§ **Required action**
Search term "فائدة": work out how many lines of the data below contain it, and answer with that number alone.

§ **Input records**
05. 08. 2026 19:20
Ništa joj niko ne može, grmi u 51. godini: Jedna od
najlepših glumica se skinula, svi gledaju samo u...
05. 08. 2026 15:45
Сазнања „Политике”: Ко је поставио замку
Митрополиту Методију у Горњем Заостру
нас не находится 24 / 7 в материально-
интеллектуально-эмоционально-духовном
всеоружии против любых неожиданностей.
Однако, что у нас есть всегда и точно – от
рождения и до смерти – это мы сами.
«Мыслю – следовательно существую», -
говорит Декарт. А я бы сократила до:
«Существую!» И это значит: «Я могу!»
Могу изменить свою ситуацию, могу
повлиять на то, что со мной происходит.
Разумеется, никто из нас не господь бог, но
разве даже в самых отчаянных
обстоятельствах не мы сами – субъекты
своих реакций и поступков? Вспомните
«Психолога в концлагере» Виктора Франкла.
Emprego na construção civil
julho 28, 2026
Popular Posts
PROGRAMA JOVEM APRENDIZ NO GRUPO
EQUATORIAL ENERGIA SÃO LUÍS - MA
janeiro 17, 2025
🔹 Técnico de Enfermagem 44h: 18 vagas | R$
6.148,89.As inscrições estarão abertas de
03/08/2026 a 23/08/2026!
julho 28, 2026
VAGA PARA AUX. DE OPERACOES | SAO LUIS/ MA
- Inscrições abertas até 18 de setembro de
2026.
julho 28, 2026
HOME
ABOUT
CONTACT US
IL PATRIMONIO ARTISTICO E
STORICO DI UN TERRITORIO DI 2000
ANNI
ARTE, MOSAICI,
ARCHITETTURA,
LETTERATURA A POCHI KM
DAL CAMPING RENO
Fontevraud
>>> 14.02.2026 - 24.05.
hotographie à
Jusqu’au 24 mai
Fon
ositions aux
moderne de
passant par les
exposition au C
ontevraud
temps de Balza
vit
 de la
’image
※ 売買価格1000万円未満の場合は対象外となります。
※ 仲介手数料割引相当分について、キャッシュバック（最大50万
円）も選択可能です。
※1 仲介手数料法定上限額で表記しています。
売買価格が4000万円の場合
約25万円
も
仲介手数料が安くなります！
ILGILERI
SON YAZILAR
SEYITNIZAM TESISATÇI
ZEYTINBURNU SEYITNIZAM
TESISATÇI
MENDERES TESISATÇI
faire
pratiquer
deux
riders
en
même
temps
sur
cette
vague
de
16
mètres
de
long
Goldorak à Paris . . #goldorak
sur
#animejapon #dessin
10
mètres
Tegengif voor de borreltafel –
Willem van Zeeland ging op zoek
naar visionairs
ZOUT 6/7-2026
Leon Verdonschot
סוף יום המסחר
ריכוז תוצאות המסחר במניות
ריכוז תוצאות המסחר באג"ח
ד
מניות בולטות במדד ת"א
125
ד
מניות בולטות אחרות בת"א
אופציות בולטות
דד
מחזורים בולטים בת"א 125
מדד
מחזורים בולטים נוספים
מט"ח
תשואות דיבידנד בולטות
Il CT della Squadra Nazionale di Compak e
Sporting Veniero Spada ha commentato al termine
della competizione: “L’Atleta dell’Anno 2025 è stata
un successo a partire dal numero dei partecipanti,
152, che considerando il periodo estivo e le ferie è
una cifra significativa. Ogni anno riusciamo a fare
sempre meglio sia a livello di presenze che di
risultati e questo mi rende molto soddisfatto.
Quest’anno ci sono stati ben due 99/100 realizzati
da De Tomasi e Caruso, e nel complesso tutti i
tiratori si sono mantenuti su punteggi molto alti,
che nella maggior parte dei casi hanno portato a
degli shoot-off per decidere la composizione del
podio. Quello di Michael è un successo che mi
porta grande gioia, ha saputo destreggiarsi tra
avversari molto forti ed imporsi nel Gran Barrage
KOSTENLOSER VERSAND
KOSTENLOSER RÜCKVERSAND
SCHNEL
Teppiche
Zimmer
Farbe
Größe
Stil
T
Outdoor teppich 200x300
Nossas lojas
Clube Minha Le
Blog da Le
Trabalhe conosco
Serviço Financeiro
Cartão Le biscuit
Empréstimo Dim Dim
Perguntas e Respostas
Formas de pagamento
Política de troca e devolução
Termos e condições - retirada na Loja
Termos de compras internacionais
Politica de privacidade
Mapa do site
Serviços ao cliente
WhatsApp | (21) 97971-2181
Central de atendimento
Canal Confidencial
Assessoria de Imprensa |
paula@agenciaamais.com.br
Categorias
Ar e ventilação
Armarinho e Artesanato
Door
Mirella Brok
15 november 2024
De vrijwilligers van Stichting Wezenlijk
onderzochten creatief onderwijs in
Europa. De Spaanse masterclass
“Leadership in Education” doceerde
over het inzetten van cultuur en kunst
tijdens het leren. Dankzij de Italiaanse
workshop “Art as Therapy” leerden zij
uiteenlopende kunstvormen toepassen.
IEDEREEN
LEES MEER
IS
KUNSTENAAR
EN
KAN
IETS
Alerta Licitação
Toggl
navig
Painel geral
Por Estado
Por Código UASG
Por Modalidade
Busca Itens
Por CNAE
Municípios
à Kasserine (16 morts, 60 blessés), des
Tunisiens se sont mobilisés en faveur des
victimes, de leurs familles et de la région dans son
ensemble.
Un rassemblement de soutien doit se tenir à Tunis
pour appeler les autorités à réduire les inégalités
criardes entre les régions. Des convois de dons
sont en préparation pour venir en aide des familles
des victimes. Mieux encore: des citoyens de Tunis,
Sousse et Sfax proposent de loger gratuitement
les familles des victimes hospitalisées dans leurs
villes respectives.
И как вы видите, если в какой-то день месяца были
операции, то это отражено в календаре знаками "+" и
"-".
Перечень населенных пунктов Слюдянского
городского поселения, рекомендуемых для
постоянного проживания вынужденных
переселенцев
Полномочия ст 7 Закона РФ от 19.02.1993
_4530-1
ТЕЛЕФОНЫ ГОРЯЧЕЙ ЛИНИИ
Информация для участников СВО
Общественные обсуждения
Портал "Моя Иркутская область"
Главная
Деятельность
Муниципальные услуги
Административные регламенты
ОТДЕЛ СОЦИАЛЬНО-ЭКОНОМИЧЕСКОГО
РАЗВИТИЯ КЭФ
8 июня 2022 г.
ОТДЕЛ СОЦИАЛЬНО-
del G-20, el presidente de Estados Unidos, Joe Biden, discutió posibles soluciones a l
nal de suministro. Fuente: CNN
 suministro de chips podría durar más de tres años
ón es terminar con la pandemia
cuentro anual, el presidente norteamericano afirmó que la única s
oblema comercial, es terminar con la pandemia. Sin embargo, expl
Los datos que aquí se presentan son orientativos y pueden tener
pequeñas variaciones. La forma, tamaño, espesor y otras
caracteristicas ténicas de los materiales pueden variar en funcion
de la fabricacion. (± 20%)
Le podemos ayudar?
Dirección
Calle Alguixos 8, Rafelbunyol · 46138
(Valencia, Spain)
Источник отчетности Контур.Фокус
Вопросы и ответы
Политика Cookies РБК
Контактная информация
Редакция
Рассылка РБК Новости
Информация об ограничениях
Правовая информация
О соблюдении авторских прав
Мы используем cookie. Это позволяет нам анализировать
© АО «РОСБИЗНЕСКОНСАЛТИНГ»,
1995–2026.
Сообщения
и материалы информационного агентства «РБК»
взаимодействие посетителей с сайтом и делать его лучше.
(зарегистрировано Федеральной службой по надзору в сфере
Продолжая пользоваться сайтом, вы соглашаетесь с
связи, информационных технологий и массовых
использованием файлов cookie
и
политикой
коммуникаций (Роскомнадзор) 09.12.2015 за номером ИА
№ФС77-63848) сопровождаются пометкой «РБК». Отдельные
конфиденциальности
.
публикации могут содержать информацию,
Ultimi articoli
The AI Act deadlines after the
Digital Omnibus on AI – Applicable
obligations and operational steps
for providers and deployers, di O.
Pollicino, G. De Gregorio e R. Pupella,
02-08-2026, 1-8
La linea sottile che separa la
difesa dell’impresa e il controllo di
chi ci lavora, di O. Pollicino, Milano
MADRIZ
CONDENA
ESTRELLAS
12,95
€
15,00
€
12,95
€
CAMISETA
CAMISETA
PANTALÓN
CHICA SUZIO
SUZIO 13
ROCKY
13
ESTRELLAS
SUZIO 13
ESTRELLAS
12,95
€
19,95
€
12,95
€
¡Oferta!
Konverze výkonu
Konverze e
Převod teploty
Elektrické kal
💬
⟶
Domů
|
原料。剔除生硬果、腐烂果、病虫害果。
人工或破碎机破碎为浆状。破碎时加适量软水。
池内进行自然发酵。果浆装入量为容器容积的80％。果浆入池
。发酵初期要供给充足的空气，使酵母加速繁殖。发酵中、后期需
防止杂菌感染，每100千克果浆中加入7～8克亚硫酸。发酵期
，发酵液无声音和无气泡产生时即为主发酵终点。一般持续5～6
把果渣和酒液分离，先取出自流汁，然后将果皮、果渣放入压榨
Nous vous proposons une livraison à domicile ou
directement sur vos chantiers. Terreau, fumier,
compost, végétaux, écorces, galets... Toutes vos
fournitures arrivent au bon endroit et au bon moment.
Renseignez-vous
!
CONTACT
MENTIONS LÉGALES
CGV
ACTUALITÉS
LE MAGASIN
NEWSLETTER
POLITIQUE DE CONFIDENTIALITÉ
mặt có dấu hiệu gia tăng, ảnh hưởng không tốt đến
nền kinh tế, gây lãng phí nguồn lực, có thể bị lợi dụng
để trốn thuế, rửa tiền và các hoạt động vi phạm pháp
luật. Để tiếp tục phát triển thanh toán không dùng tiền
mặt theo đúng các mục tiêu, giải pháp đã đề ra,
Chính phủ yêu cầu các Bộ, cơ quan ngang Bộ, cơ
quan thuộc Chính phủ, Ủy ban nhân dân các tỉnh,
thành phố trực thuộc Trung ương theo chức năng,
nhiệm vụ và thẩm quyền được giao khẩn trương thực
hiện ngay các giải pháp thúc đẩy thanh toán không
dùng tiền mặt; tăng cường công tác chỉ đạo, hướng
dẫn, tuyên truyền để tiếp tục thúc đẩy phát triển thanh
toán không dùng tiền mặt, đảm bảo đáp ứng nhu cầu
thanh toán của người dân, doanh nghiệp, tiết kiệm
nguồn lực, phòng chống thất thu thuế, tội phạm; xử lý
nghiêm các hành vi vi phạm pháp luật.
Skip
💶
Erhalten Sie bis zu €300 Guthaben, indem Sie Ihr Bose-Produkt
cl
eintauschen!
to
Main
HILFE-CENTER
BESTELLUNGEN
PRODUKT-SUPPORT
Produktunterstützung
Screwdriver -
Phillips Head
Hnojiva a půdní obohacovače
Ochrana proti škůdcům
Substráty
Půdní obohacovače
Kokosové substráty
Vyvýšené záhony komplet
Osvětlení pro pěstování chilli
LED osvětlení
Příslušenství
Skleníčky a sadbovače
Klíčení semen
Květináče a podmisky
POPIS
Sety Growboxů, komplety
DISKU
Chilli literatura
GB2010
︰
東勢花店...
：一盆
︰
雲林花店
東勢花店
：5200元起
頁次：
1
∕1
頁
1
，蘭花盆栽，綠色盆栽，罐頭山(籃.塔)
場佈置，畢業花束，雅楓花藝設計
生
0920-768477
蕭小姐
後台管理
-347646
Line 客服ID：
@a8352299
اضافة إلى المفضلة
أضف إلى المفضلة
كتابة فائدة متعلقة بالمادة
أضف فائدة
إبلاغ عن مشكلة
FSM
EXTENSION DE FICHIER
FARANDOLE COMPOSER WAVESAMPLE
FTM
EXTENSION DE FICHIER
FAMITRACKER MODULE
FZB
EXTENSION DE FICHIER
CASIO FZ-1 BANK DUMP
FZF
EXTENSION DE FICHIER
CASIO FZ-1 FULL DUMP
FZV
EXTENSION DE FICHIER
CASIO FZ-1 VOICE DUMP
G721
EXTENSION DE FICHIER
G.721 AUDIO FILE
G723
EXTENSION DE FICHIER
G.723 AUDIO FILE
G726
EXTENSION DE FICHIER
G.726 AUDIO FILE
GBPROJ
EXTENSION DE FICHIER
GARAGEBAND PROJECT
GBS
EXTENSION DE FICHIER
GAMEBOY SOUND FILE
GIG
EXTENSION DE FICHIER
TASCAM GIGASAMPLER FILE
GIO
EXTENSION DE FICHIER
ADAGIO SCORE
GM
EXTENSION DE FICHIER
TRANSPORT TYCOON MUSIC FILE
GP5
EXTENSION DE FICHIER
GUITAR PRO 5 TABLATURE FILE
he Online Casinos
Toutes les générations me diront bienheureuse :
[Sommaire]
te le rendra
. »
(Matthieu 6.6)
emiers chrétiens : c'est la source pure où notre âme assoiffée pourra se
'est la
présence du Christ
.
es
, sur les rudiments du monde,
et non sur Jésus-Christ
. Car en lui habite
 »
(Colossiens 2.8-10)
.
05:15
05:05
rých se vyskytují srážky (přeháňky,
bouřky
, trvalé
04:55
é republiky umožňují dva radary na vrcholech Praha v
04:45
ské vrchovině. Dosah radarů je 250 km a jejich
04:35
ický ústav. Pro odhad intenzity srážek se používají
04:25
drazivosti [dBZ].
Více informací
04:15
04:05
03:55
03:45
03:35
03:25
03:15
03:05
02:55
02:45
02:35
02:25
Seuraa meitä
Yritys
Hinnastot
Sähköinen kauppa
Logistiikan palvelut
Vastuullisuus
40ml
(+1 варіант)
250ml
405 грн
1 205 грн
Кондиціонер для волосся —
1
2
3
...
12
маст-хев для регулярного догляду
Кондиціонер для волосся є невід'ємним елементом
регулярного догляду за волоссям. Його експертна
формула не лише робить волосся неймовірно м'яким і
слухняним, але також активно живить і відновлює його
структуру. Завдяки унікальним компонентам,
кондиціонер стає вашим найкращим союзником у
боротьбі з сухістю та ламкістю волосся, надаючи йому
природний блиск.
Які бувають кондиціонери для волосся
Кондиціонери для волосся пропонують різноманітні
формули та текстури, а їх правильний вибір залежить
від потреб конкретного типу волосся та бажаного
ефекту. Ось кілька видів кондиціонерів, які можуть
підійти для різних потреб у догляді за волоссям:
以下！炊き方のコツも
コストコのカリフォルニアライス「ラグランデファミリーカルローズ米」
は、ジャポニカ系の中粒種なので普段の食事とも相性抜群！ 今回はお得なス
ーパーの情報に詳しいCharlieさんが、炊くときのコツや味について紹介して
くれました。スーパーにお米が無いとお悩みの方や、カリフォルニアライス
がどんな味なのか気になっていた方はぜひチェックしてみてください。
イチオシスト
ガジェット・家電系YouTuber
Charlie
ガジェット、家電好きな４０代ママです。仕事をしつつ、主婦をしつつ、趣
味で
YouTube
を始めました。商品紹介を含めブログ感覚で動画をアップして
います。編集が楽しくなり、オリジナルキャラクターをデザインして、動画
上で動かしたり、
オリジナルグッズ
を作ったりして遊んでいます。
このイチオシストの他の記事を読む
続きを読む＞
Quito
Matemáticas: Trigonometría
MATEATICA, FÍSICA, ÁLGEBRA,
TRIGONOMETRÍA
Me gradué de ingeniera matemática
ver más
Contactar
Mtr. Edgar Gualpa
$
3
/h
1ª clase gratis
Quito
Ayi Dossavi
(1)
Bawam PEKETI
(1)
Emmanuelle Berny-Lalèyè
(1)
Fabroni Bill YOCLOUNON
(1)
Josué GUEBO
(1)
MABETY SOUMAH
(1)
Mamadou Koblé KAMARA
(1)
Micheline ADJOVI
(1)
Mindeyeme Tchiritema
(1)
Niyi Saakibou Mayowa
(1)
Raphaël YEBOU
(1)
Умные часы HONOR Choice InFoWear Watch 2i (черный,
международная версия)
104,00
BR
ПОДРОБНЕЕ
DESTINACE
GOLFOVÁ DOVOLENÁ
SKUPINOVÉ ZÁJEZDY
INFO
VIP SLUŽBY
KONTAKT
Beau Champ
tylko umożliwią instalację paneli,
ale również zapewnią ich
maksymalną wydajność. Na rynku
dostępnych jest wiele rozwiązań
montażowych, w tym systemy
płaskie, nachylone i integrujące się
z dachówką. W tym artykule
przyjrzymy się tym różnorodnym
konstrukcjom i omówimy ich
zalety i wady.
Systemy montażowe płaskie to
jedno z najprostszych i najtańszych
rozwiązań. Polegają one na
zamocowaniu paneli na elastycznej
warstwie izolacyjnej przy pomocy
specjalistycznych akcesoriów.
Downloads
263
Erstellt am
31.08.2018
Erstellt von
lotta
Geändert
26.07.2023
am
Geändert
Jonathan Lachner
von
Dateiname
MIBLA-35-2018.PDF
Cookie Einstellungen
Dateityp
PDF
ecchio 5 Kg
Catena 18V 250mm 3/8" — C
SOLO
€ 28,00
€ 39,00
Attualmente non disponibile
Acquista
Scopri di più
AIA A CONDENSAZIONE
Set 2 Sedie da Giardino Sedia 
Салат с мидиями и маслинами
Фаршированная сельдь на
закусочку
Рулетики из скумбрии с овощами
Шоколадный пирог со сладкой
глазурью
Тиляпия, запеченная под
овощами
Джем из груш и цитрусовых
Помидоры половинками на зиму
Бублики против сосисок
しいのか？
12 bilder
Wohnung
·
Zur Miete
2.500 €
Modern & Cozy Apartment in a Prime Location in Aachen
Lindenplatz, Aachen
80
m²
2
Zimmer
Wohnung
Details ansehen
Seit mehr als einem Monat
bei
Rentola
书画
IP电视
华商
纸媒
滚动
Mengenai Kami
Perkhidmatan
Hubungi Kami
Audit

§ **Response to the exercise**
2